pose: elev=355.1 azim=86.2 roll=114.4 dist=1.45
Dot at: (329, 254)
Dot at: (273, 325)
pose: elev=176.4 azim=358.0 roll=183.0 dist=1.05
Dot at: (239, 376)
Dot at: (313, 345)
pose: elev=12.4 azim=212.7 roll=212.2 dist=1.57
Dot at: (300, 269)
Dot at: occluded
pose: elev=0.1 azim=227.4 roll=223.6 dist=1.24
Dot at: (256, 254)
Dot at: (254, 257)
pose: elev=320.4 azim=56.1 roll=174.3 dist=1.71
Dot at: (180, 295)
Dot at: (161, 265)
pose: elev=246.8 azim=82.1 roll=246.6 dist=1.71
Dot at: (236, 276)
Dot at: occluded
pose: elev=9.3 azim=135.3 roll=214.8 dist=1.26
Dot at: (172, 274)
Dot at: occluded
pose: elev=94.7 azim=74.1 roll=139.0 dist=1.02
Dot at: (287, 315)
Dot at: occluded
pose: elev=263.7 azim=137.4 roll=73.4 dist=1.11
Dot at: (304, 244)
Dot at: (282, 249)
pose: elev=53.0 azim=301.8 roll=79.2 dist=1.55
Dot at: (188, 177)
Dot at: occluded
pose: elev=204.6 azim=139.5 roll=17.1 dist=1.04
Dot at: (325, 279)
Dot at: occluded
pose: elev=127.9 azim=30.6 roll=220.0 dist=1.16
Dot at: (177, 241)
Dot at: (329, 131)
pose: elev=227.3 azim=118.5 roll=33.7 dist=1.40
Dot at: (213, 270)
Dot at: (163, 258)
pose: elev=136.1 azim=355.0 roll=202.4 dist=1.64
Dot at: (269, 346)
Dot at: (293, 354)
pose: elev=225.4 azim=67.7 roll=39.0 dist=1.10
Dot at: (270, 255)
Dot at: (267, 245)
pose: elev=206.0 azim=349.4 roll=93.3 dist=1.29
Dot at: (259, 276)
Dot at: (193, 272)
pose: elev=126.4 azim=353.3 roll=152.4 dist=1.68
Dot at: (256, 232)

━━━━━━━━━━

» **Aim**: Please present the lines above as a Markdown table with the columns Row and Line, numbering each line in order and leaving out any blank lines.

» **Response to the task**:
| Row | Line |
|---|---|
| 1 | pose: elev=355.1 azim=86.2 roll=114.4 dist=1.45 |
| 2 | Dot at: (329, 254) |
| 3 | Dot at: (273, 325) |
| 4 | pose: elev=176.4 azim=358.0 roll=183.0 dist=1.05 |
| 5 | Dot at: (239, 376) |
| 6 | Dot at: (313, 345) |
| 7 | pose: elev=12.4 azim=212.7 roll=212.2 dist=1.57 |
| 8 | Dot at: (300, 269) |
| 9 | Dot at: occluded |
| 10 | pose: elev=0.1 azim=227.4 roll=223.6 dist=1.24 |
| 11 | Dot at: (256, 254) |
| 12 | Dot at: (254, 257) |
| 13 | pose: elev=320.4 azim=56.1 roll=174.3 dist=1.71 |
| 14 | Dot at: (180, 295) |
| 15 | Dot at: (161, 265) |
| 16 | pose: elev=246.8 azim=82.1 roll=246.6 dist=1.71 |
| 17 | Dot at: (236, 276) |
| 18 | Dot at: occluded |
| 19 | pose: elev=9.3 azim=135.3 roll=214.8 dist=1.26 |
| 20 | Dot at: (172, 274) |
| 21 | Dot at: occluded |
| 22 | pose: elev=94.7 azim=74.1 roll=139.0 dist=1.02 |
| 23 | Dot at: (287, 315) |
| 24 | Dot at: occluded |
| 25 | pose: elev=263.7 azim=137.4 roll=73.4 dist=1.11 |
| 26 | Dot at: (304, 244) |
| 27 | Dot at: (282, 249) |
| 28 | pose: elev=53.0 azim=301.8 roll=79.2 dist=1.55 |
| 29 | Dot at: (188, 177) |
| 30 | Dot at: occluded |
| 31 | pose: elev=204.6 azim=139.5 roll=17.1 dist=1.04 |
| 32 | Dot at: (325, 279) |
| 33 | Dot at: occluded |
| 34 | pose: elev=127.9 azim=30.6 roll=220.0 dist=1.16 |
| 35 | Dot at: (177, 241) |
| 36 | Dot at: (329, 131) |
| 37 | pose: elev=227.3 azim=118.5 roll=33.7 dist=1.40 |
| 38 | Dot at: (213, 270) |
| 39 | Dot at: (163, 258) |
| 40 | pose: elev=136.1 azim=355.0 roll=202.4 dist=1.64 |
| 41 | Dot at: (269, 346) |
| 42 | Dot at: (293, 354) |
| 43 | pose: elev=225.4 azim=67.7 roll=39.0 dist=1.10 |
| 44 | Dot at: (270, 255) |
| 45 | Dot at: (267, 245) |
| 46 | pose: elev=206.0 azim=349.4 roll=93.3 dist=1.29 |
| 47 | Dot at: (259, 276) |
| 48 | Dot at: (193, 272) |
| 49 | pose: elev=126.4 azim=353.3 roll=152.4 dist=1.68 |
| 50 | Dot at: (256, 232) |